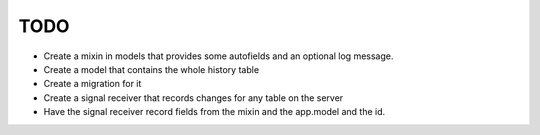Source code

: TODO
====

- Create a mixin in models that provides some autofields and an optional log message.
- Create a model that contains the whole history table
- Create a migration for it
- Create a signal receiver that records changes for any table on the server
- Have the signal receiver record fields from the mixin and the app.model and the id.
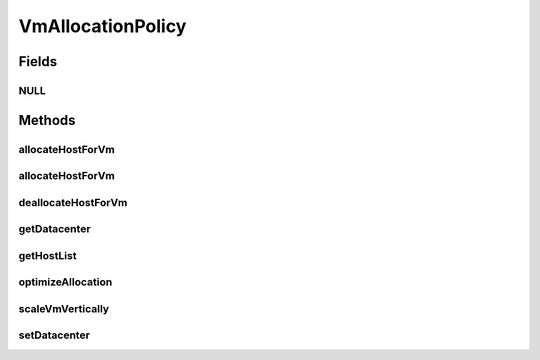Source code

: .. java:import:: java.util Collections

.. java:import:: java.util List

.. java:import:: java.util Map

.. java:import:: org.cloudbus.cloudsim.datacenters Datacenter

.. java:import:: org.cloudbus.cloudsim.hosts Host

.. java:import:: org.cloudbus.cloudsim.vms Vm

.. java:import:: org.cloudsimplus.autoscaling VerticalVmScaling

VmAllocationPolicy
==================

.. java:package:: org.cloudbus.cloudsim.allocationpolicies
   :noindex:

.. java:type:: public interface VmAllocationPolicy

   An interface to be implemented by each class that represents a policy used by a \ :java:ref:`Datacenter`\  to choose a \ :java:ref:`Host`\  to place or migrate a given \ :java:ref:`Vm`\ .

   :author: Rodrigo N. Calheiros, Anton Beloglazov, Manoel Campos da Silva Filho

Fields
------
NULL
^^^^

.. java:field::  VmAllocationPolicy NULL
   :outertype: VmAllocationPolicy

   A property that implements the Null Object Design Pattern for \ :java:ref:`VmAllocationPolicy`\  objects.

Methods
-------
allocateHostForVm
^^^^^^^^^^^^^^^^^

.. java:method::  boolean allocateHostForVm(Vm vm)
   :outertype: VmAllocationPolicy

   Allocates a host for a given VM.

   :param vm: the VM to allocate a host to
   :return: $true if the host could be allocated; $false otherwise

allocateHostForVm
^^^^^^^^^^^^^^^^^

.. java:method::  boolean allocateHostForVm(Vm vm, Host host)
   :outertype: VmAllocationPolicy

   Allocates a specified host for a given VM.

   :param vm: the VM to allocate a host to
   :param host: the host to allocate to the given VM
   :return: $true if the host could be allocated; $false otherwise

deallocateHostForVm
^^^^^^^^^^^^^^^^^^^

.. java:method::  void deallocateHostForVm(Vm vm)
   :outertype: VmAllocationPolicy

   Releases the host used by a VM.

   :param vm: the vm to get its host released

getDatacenter
^^^^^^^^^^^^^

.. java:method::  Datacenter getDatacenter()
   :outertype: VmAllocationPolicy

   Gets the \ :java:ref:`Datacenter`\  associated to the Allocation Policy.

getHostList
^^^^^^^^^^^

.. java:method::  <T extends Host> List<T> getHostList()
   :outertype: VmAllocationPolicy

   Gets the list of Hosts available in a \ :java:ref:`Datacenter`\ , that will be used by the Allocation Policy to place VMs.

   :param <T>: The generic type
   :return: the host list

optimizeAllocation
^^^^^^^^^^^^^^^^^^

.. java:method::  Map<Vm, Host> optimizeAllocation(List<? extends Vm> vmList)
   :outertype: VmAllocationPolicy

   Optimize allocation of the VMs according to current utilization.

   :param vmList: the vm list
   :return: the new vm placement map, where each key is a VM and each value is the host where such a Vm has to be placed

scaleVmVertically
^^^^^^^^^^^^^^^^^

.. java:method::  boolean scaleVmVertically(VerticalVmScaling scaling)
   :outertype: VmAllocationPolicy

   Try to scale soome Vm's resource vertically if the Host where the Vm is placed has enough capacity. The resource to be scaled is defined by the given \ :java:ref:`VerticalVmScaling`\  object.

   :param scaling: the \ :java:ref:`VerticalVmScaling`\  object with information of which resource is being requested to be scaled
   :return: true if the requested resource was scaled, false otherwise

setDatacenter
^^^^^^^^^^^^^

.. java:method::  void setDatacenter(Datacenter datacenter)
   :outertype: VmAllocationPolicy

   Sets the Datacenter associated to the Allocation Policy

   :param datacenter: the Datacenter to set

• [WHAT YOU ARE ASKED TO DO]
Copy out every line from the data above in which the word "vmList" occurs.

• [RESPONSE]
.. java:method::  Map<Vm, Host> optimizeAllocation(List<? extends Vm> vmList)
   :param vmList: the vm list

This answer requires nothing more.